It is hard to credit, if you know the appliance, but it was originally designed for convenience. William Hucks, head distiller of the Gilbey gin company, launched his distinguished brass and glass Prince of Wales soda-water-maker in 1903, to enable butlers in remote country houses to conjure from humble tap-water as much of the sparkling mixer as their masters' spirits required. There was nothing new in the idea of a water-carbonating device. Joseph Priestley had demonstrated 131 years earlier how the natural effervescence of mineral springs could be duplicated with pressurised air. Factories like Jacob Schweppes's began to proliferate after 1793, gradually adding various mineral salts and flavours: ginger around 1820, quinine tonic in 1858, cola in 1886. What Hucks's device did was to move the carbonation process from bottling plant to butler's pantry, using canisters of compressed carbon dioxide gas.

However, as bottled drinks became cheaper and ever more readily available - and butlers ever scarcer - people needed a better reason than soda water to buy the Soda Stream. It was found in the Sixties, in the form of bubblegum-flavoured concentrates which could be added after carbonation. The company was 'repositioned' as a soft drinks business. In 1985 it was bought by Cadbury Schweppes.

Hucks's butler's contrivance never recovered its dignity.
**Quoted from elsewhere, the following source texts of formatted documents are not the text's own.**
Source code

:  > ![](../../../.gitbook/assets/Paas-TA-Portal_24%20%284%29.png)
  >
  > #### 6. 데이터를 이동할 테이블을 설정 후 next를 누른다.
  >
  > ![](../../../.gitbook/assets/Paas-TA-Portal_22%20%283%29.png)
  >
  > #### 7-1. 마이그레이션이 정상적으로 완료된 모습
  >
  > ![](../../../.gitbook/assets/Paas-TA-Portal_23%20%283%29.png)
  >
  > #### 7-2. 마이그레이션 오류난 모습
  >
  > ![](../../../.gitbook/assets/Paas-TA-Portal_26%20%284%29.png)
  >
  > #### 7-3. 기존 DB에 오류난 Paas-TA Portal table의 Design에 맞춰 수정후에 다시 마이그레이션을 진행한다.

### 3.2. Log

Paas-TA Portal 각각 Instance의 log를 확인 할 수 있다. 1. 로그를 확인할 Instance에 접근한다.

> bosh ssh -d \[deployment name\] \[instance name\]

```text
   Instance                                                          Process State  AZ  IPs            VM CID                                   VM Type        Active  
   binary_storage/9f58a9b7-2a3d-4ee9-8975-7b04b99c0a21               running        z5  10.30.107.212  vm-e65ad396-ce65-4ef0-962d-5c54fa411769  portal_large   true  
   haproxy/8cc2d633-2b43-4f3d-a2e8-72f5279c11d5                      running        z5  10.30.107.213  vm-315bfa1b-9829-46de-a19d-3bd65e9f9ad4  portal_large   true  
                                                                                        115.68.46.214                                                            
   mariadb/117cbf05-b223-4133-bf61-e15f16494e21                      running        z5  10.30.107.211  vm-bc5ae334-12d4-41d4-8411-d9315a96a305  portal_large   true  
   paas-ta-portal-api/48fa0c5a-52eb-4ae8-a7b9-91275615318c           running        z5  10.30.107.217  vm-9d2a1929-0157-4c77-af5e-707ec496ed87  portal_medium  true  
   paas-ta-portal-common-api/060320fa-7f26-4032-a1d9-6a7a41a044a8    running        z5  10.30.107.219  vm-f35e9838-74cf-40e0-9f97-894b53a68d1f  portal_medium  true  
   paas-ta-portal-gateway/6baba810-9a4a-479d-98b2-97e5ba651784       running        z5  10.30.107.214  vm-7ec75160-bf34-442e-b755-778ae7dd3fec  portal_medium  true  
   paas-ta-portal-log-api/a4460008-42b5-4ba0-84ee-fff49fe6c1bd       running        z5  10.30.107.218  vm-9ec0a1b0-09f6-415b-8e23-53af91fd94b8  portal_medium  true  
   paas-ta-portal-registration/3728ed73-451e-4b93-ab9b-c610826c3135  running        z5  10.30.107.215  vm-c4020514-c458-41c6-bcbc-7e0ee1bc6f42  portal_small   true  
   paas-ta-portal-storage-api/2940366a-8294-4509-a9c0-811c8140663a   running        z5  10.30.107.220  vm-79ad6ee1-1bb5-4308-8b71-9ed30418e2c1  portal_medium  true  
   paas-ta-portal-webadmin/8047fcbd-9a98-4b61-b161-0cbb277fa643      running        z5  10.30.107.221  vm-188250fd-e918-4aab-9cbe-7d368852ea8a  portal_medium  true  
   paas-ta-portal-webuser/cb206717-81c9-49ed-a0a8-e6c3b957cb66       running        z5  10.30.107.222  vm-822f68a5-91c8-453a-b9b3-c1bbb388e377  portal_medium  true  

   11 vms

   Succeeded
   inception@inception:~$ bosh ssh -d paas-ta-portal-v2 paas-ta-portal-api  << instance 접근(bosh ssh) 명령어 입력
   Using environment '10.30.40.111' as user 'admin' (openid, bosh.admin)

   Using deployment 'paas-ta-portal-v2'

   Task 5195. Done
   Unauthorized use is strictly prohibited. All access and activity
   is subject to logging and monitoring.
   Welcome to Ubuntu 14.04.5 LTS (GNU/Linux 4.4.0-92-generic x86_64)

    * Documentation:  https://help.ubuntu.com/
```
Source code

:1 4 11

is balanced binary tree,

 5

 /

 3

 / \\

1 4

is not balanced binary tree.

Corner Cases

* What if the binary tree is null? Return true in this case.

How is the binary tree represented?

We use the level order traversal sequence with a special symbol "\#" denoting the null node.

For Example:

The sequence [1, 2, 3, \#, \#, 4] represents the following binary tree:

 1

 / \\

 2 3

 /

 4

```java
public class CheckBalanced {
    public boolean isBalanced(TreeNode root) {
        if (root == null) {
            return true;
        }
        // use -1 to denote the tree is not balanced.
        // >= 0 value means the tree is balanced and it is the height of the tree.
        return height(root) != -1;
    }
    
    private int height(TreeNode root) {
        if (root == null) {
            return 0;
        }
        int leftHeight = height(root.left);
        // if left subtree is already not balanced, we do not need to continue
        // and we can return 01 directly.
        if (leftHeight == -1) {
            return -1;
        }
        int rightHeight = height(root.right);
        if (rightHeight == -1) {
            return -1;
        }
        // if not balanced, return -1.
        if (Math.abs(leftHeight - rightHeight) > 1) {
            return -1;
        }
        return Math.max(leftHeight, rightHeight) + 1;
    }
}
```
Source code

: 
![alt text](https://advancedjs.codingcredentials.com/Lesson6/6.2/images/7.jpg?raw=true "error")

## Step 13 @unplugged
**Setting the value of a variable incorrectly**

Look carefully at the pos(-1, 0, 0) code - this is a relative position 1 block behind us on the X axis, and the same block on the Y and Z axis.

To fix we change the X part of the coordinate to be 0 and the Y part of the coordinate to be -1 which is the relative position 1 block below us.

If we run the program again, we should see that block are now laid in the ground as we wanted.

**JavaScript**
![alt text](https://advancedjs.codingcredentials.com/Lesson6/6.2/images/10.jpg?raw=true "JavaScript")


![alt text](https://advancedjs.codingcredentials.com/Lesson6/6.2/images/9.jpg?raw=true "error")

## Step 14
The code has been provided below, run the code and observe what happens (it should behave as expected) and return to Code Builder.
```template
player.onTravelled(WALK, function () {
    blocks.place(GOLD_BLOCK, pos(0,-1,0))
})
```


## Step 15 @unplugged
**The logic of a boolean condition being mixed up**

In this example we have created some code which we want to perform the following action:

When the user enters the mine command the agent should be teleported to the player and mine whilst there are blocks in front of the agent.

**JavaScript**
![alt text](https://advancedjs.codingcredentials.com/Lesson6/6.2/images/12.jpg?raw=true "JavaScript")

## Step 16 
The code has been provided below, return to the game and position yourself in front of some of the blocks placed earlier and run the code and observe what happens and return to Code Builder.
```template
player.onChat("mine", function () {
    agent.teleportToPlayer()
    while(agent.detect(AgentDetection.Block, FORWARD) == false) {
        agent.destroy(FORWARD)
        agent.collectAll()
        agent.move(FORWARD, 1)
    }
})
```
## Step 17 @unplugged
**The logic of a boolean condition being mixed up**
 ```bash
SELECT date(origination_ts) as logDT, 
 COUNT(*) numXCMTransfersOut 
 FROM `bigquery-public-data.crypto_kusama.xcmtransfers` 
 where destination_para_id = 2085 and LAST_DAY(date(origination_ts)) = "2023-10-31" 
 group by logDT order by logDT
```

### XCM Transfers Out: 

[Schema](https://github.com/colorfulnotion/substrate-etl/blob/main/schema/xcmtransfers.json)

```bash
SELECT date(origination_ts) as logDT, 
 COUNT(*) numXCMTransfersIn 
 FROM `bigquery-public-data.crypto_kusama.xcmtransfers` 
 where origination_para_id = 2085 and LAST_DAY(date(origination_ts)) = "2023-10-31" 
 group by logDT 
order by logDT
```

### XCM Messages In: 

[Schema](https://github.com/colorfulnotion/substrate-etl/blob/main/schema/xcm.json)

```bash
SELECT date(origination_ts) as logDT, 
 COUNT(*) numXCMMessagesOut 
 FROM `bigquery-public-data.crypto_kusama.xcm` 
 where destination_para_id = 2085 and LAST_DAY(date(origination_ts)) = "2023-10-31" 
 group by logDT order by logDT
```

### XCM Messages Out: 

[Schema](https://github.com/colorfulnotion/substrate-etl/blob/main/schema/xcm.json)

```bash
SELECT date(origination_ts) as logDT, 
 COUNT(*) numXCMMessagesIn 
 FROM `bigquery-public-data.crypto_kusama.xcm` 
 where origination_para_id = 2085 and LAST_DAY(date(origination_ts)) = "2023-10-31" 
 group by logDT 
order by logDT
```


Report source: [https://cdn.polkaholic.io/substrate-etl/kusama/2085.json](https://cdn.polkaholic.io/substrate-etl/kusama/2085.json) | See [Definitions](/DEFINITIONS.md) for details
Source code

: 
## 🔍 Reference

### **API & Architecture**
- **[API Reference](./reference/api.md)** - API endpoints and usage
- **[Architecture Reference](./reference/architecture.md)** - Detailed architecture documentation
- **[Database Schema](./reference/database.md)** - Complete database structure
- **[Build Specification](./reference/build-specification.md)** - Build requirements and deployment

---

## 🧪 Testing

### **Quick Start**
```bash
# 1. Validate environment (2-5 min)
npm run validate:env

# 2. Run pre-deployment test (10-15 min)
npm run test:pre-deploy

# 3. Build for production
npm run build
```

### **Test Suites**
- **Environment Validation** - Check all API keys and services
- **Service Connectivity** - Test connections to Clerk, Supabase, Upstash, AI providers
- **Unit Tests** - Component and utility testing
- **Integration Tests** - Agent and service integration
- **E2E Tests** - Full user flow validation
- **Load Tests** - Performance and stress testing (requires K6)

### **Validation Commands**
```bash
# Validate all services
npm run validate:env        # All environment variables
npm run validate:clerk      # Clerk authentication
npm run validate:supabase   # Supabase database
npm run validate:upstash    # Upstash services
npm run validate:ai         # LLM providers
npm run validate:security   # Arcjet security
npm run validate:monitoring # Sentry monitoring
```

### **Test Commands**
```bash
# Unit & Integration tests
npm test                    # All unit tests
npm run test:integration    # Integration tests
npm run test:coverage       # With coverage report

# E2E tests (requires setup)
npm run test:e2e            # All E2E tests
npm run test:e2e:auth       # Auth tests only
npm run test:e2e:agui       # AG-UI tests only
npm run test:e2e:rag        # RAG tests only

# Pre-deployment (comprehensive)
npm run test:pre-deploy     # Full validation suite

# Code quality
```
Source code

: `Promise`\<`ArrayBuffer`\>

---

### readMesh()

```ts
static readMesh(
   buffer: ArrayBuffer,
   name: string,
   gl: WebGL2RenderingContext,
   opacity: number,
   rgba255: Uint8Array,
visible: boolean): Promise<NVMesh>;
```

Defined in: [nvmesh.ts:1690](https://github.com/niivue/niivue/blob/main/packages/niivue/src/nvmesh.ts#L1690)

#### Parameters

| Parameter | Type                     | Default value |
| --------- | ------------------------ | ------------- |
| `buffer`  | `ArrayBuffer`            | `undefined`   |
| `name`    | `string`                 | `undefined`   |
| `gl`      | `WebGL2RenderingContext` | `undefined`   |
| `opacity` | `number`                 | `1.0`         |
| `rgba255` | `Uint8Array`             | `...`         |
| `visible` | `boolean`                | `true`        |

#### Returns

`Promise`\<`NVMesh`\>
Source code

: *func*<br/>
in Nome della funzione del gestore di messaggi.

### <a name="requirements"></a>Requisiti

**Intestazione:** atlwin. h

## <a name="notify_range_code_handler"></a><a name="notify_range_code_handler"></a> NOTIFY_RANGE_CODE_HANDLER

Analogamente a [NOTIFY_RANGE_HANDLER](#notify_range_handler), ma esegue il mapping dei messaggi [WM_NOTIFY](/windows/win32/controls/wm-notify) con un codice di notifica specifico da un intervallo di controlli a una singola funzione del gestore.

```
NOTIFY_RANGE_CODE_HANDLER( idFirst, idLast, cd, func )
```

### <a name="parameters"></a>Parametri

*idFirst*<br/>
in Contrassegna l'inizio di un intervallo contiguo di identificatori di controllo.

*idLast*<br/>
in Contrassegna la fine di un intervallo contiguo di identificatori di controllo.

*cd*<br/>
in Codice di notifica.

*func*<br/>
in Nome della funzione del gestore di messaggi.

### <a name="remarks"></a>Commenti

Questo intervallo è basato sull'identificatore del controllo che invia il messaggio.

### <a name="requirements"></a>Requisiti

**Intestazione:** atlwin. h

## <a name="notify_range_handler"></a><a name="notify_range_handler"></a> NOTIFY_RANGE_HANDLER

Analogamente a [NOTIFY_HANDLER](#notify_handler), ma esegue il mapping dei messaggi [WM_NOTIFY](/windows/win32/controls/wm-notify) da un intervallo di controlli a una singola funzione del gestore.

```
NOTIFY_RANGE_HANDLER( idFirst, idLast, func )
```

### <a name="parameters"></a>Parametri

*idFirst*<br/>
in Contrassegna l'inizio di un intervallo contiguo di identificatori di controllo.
The plasticky feel and 'fizzy 'n' fun' graphics of the latest Gemini drinks-maker (price pounds 27.99, gas cylinder refills pounds 3.05, concentrates anything up to pounds 2.75) reveal the extent of the downmarket slide - to, now, little more than a child's toy. The Prince of Wales should be relaunched for adults, in heavy capuccino- machine chrome, as an indispensable adjunct to the age of designer water.